This Thursday at 10 a.m., the San Francisco Symphony (SFS) and Music Director Esa-Pekka Salonen will launch the third SoundBox program in the current season of performances streamed through the SFSymphony+ on-demand service. Salonen will curate and conduct a program entitled Patterns. The program will feature works by three of the composers associated with minimalist techniques, which became a major focus of attention after they emerged during the Sixties and the decades that followed. Two of those composers will frame the entire program, which will begin with Steve Reich’s “Clapping Music” and conclude with Terry Riley’s “In C.”
For those unfamiliar with these selections, “Clapping Music” was a composition based entirely on rhythm, requiring only two performers doing nothing more that establishing those rhythms through clapping their hands. As can be seen from this photograph, Salonen will join other SFS musicians (six of them) for a “group performance” in which two “clapping choruses” will account for the two parts of the score:
photograph by Kristen Loken, courtesy of SFS
“In C,” on the other hand, was composed for any number of musicians playing any number of instruments and all reading from the same score.
According to the Wikipedia page for this composition, Riley himself suggested that “a group of about 35 is desired;” but he then qualified this recommendation by saying “smaller or larger groups will work.” The score itself consists of a collection of short phrases, all oriented around the note C, numbered from 1 to 53. The tempo for these phrases is established by “The Pulse,” which is nothing more than the note C played in repeated eighth notes, usually on the high register of a piano. Each musician (other than any of them providing “The Pulse”) is required to play all 53 of the phrases in their numerical order. However, each phrase may be repeated as many times as the performer wishes, and the performer can pause as long as (s)he wishes before advancing to the next phrase.
The music was first performed in 1964 by members of the San Francisco Tape Music Center; and, since I have been writing, I have had occasion to listen to performances in both Herbst Theatre and the San Francisco Conservatory of Music. For the Soundbox performance Salonen will provide the pulse playing on a toy piano. There will be 27 SFS musicians playing the 53 fragments. Instrumentation will include violins, violas, cellos, flute, piccolo, oboe, cor anglais, clarinet, bassoons, contrabassoon, horn, trumpet, trombones, tuba, percussion, and ukulele.

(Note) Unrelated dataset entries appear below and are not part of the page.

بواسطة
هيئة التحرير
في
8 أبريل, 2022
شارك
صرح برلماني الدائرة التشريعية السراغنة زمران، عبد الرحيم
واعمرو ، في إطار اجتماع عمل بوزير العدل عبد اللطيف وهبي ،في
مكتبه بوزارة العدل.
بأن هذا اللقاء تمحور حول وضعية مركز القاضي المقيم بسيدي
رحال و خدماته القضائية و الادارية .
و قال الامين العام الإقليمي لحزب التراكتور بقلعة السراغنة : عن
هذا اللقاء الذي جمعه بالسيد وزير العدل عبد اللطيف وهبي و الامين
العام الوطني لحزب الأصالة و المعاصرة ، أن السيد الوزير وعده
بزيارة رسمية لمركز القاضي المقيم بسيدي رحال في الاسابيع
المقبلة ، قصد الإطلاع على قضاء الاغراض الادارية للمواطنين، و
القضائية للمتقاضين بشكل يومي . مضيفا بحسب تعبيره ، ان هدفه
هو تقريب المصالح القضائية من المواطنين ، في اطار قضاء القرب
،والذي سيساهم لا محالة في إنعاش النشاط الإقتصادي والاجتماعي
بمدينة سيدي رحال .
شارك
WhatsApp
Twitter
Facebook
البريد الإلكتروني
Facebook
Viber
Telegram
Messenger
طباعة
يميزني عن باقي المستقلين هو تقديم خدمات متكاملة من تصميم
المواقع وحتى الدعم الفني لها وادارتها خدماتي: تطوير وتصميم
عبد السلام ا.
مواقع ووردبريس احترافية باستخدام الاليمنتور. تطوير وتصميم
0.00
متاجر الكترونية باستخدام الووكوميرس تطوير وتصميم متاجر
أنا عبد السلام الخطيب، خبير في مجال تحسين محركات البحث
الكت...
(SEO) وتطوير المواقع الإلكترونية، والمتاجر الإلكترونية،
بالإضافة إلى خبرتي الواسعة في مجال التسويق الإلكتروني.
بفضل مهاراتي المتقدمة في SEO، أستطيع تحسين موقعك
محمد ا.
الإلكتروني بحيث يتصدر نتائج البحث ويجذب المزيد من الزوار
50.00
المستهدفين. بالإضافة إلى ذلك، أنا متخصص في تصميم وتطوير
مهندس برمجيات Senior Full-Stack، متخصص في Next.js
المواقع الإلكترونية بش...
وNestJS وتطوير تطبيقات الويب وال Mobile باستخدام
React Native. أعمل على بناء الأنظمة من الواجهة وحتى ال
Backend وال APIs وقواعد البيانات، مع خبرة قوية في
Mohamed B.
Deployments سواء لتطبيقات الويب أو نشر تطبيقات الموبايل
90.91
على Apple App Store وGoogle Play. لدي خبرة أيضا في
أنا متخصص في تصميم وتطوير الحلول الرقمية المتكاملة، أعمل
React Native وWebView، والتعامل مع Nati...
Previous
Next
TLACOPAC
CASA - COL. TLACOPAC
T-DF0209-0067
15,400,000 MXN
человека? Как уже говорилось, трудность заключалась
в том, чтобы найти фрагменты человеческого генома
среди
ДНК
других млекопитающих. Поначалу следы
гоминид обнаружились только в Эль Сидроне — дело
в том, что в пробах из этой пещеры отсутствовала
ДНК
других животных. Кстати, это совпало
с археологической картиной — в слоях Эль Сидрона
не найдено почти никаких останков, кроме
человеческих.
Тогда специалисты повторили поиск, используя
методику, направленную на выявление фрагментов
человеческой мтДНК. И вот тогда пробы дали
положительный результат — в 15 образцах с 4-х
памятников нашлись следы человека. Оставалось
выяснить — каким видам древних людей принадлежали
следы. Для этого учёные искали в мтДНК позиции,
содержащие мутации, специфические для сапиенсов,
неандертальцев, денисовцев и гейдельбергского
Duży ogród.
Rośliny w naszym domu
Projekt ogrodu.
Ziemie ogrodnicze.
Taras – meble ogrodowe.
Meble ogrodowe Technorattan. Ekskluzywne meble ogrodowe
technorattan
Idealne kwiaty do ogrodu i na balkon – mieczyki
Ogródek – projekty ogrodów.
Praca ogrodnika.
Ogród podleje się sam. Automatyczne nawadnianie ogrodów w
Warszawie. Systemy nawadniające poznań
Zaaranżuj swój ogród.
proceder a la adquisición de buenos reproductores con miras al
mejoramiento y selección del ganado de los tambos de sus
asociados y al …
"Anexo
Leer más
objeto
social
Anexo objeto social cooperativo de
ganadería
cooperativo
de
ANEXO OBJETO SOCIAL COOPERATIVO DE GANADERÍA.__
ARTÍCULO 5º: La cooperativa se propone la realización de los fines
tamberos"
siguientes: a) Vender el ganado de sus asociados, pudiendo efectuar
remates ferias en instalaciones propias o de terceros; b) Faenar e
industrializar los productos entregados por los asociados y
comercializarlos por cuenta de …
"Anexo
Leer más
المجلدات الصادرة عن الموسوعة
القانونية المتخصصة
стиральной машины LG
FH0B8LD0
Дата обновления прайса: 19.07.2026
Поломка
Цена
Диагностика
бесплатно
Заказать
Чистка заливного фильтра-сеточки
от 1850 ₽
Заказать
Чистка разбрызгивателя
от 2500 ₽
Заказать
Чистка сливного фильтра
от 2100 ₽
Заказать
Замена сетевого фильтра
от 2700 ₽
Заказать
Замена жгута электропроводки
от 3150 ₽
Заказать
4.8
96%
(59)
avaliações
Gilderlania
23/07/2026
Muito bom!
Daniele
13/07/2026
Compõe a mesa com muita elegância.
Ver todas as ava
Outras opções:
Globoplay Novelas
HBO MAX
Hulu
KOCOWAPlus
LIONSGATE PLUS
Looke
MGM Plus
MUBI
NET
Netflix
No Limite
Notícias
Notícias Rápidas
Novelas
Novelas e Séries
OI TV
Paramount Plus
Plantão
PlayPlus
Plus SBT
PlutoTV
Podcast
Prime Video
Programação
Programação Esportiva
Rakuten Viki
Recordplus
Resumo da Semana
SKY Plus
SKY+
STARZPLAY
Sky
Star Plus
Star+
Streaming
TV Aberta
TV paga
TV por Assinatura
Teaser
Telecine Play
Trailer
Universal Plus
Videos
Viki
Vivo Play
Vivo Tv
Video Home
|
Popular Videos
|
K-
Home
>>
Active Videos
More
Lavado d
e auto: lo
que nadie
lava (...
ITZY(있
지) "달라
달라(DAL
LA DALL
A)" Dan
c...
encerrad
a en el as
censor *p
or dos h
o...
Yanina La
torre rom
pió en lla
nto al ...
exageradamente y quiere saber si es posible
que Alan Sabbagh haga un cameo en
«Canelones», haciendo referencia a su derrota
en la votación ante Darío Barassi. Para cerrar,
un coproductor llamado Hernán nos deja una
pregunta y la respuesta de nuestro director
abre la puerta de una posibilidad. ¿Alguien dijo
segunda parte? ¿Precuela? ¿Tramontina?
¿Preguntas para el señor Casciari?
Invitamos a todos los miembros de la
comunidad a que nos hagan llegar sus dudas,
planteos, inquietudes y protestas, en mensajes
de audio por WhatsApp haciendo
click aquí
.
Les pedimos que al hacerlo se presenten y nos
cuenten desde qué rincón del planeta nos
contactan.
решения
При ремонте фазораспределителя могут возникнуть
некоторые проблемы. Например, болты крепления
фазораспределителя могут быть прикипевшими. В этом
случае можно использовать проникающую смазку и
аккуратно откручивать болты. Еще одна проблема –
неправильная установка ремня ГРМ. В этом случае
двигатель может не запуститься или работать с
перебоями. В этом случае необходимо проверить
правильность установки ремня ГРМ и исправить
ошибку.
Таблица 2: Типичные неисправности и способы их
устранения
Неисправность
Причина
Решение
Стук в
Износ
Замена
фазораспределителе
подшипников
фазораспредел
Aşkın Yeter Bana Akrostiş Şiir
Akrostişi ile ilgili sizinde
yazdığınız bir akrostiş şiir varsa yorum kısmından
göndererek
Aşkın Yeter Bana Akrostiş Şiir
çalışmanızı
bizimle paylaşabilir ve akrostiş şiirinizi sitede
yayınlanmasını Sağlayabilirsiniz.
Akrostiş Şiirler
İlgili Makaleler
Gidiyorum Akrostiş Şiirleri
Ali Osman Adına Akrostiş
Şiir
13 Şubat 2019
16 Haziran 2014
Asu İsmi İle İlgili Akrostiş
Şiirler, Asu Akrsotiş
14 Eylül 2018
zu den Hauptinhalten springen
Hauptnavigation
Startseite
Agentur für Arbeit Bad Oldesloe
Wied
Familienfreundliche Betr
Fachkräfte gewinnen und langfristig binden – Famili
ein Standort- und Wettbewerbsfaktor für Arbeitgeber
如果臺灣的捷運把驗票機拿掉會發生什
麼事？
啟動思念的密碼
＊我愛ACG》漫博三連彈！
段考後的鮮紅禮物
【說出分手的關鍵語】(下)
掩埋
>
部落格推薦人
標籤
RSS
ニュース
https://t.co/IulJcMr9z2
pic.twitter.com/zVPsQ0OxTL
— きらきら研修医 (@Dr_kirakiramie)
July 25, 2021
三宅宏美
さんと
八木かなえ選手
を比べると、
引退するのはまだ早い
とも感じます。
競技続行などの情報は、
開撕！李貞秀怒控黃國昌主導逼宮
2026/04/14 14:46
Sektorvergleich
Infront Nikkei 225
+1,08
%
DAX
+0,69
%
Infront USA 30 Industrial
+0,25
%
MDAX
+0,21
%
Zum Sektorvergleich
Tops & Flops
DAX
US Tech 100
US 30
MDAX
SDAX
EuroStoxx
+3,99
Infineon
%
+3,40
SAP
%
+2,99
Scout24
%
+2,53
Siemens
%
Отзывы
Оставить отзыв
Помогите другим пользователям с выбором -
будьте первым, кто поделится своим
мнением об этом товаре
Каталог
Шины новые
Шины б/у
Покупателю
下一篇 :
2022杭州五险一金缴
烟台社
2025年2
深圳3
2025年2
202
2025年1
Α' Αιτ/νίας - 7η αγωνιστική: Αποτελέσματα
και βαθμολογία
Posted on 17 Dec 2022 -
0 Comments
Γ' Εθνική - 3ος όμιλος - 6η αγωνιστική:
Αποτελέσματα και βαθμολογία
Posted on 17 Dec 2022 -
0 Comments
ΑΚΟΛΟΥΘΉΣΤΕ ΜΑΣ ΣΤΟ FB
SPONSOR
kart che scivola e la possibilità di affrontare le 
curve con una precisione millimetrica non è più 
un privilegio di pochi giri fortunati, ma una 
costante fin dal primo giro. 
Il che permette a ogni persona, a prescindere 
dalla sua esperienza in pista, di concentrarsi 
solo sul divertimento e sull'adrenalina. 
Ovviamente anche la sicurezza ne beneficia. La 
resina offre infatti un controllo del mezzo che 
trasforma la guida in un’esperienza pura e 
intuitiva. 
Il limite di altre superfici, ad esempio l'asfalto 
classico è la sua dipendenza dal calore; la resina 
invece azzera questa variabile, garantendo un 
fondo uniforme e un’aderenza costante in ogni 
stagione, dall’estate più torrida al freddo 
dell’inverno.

The other “pioneering minimalist” in the program will be the Estonian composer Arvo Pärt. He developed his own compositional style in the Seventies, giving it the name “tintinnabuli.” This basically involves a return to the major triad, thus swinging the pendulum away from the explorations in atonality that emerged during the first half of the twentieth century. Pärt himself justified the name because he felt that the three pitches of a major triad “are like bells” (presumably because they can reverberate against each other). On the Soundbox program his music will be represented by “Spiegel im Spiegel” (mirror in the mirror), which was composed as a duo for violin (Chen Zhao) and piano (Elizabeth Dorman). They will be joined by Adji Cissoko and Shuaib Elhassan, members of the Alonzo King LINES Ballet performing choreography by King.
In addition to providing these three reflections on music from about half a century ago, the program will also present the world premiere of “Saltat sobrius” (dancing sober) composed by Salonen. The music is a fantasy on one of the earliest documented compositions of polyphony, the four-part organum “Sederunt principes” (the princes sat), composed by Pérotin to be sung in Notre-Dame de Paris. Salonen’s score is instrumental, written for a chamber ensemble of violas, cellos, basses, and harp.
This program will be made available for viewing at 10 a.m. this coming Thursday, April 15. As with previous SoundBox events, the admission fee for viewing this SoundBox episode will be $15. Donors that have contributed $250 or more will be entitled to receive complimentary subscriptions to both the SoundBox and CURRENTS series of concerts. Payment for a single admission will be processed through the Patterns Web page, while subscriptions may be purchased through the home page for the entire Digital Season.